23. This judgment is also not applicable to the facts of the present case.

24. At the same point of time, this Court, after going through the provisions made under Order 9 Rule 4 of the Code of Civil Procedure and the record of the learned Court below has come to the conclusion that the cause, which the applicant was agitating in the Court below in the Civil Suit is that he is joint owner in possession of the suit land, because he always remains and he could maintain a suit at any time.
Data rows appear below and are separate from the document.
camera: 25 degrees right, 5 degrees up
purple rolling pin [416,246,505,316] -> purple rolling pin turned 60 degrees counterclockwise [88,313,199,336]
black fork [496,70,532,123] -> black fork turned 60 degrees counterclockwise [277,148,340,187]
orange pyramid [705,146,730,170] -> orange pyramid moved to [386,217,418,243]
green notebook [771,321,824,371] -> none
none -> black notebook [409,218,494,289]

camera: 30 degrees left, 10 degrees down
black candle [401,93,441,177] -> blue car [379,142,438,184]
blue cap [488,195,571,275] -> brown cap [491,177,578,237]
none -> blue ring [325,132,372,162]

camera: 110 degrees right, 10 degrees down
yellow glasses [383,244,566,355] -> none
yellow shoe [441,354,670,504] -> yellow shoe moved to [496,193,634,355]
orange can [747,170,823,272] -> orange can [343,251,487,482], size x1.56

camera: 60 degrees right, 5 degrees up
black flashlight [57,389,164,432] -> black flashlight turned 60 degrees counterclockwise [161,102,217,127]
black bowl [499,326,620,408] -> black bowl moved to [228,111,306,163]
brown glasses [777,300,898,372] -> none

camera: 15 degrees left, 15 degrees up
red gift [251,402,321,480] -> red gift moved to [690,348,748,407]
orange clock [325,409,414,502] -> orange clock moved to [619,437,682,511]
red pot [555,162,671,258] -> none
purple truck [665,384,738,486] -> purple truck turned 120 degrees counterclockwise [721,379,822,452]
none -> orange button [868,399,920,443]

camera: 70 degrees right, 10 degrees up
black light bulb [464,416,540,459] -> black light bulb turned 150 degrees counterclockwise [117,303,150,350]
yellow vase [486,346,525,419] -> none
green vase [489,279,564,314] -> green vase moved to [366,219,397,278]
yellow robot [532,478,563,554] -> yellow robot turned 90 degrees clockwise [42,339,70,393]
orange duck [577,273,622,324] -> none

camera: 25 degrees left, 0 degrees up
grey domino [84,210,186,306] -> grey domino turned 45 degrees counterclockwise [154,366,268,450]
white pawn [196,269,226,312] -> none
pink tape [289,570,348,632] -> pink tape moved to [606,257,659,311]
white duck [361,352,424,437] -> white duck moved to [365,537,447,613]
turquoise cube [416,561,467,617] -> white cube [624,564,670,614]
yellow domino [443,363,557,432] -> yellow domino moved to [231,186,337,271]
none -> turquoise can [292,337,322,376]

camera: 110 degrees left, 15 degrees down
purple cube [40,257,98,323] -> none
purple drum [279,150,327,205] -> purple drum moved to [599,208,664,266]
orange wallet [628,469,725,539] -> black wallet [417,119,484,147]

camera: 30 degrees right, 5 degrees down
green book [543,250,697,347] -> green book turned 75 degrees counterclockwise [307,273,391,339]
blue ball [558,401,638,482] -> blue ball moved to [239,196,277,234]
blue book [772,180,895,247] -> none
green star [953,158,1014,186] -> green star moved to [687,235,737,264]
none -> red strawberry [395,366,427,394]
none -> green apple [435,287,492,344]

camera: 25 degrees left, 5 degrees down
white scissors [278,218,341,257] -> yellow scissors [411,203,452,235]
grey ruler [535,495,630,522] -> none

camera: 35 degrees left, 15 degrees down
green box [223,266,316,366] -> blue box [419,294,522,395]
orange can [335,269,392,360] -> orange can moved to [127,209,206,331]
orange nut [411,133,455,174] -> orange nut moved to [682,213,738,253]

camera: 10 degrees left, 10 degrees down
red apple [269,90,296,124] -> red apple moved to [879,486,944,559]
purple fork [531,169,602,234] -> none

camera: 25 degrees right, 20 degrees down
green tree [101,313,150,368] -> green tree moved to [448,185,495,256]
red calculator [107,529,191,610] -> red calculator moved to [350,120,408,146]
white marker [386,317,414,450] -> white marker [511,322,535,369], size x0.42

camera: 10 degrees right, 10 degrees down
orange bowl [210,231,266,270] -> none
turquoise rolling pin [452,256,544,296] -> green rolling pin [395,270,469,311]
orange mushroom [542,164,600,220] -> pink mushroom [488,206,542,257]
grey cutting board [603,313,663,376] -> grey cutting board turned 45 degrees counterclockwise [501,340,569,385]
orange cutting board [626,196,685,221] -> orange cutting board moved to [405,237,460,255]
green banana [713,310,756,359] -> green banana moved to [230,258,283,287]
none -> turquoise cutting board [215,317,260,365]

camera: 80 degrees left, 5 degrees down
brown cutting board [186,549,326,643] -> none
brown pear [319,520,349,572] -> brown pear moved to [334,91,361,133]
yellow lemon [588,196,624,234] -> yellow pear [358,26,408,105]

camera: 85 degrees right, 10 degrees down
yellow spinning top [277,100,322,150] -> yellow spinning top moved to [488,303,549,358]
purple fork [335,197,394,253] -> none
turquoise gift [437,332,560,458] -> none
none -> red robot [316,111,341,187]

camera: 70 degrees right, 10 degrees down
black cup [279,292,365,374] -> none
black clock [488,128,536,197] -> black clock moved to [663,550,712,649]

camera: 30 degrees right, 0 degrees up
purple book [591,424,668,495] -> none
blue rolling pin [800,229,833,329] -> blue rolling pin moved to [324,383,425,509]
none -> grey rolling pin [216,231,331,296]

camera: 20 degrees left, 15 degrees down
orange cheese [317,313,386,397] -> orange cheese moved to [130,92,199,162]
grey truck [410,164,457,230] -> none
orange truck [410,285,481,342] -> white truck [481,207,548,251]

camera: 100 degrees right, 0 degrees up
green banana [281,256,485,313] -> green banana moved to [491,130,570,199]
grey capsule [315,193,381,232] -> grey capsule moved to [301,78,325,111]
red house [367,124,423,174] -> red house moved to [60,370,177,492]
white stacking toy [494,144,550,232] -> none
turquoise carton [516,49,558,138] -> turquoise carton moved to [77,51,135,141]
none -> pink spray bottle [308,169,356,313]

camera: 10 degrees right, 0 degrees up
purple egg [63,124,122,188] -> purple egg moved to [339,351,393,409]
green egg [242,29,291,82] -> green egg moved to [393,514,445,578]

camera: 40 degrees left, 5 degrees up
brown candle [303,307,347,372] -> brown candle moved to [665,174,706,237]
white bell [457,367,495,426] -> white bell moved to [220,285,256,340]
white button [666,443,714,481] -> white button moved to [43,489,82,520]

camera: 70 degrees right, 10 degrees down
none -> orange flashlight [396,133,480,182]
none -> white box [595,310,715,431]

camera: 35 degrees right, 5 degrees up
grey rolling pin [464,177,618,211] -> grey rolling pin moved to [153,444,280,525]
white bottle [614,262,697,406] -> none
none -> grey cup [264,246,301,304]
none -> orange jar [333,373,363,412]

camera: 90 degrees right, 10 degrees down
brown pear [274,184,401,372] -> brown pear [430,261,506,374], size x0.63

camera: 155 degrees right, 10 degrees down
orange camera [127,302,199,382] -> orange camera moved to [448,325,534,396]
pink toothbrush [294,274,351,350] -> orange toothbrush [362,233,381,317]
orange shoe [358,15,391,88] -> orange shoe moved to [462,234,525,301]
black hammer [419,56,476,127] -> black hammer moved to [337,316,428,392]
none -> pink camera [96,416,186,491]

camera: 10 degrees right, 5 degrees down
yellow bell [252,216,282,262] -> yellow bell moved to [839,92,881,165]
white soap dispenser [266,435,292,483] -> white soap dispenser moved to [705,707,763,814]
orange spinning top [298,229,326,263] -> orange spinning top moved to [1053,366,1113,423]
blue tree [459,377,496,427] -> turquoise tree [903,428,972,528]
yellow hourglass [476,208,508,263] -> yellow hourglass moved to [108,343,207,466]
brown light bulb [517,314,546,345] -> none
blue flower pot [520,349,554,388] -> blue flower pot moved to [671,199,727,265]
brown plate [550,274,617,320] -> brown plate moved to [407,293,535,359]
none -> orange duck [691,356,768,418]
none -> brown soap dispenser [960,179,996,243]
So far as declaration to the effect that sale deed executed by defendant No. 3 is ineffective at the time of partition that land to that extent will always be deductable from the share of defendant No. 3 and the decree for permanent injunction restraining the defendants from interfering over the suit land on the basis of his title, Plaintiff can always maintain such a suit fresh as it is a continuing cause and so for the redressal of his grievances, the applicant/plaintiff has limitation in his favour and so also cannot be said that his cause will be defeated in case the petition is not allowed.

25. The net result of the above discussion is that the order passed dated 20.6.2017, passed by the learned Court below is just reasoned, and after appreciating the facts which have come on record to its true perspective and needs no interference. Hence, the present petition deserves dismissal and the same is accordingly disposed of.

26. Pending application(s), if any, shall also stands disposed of accordingly.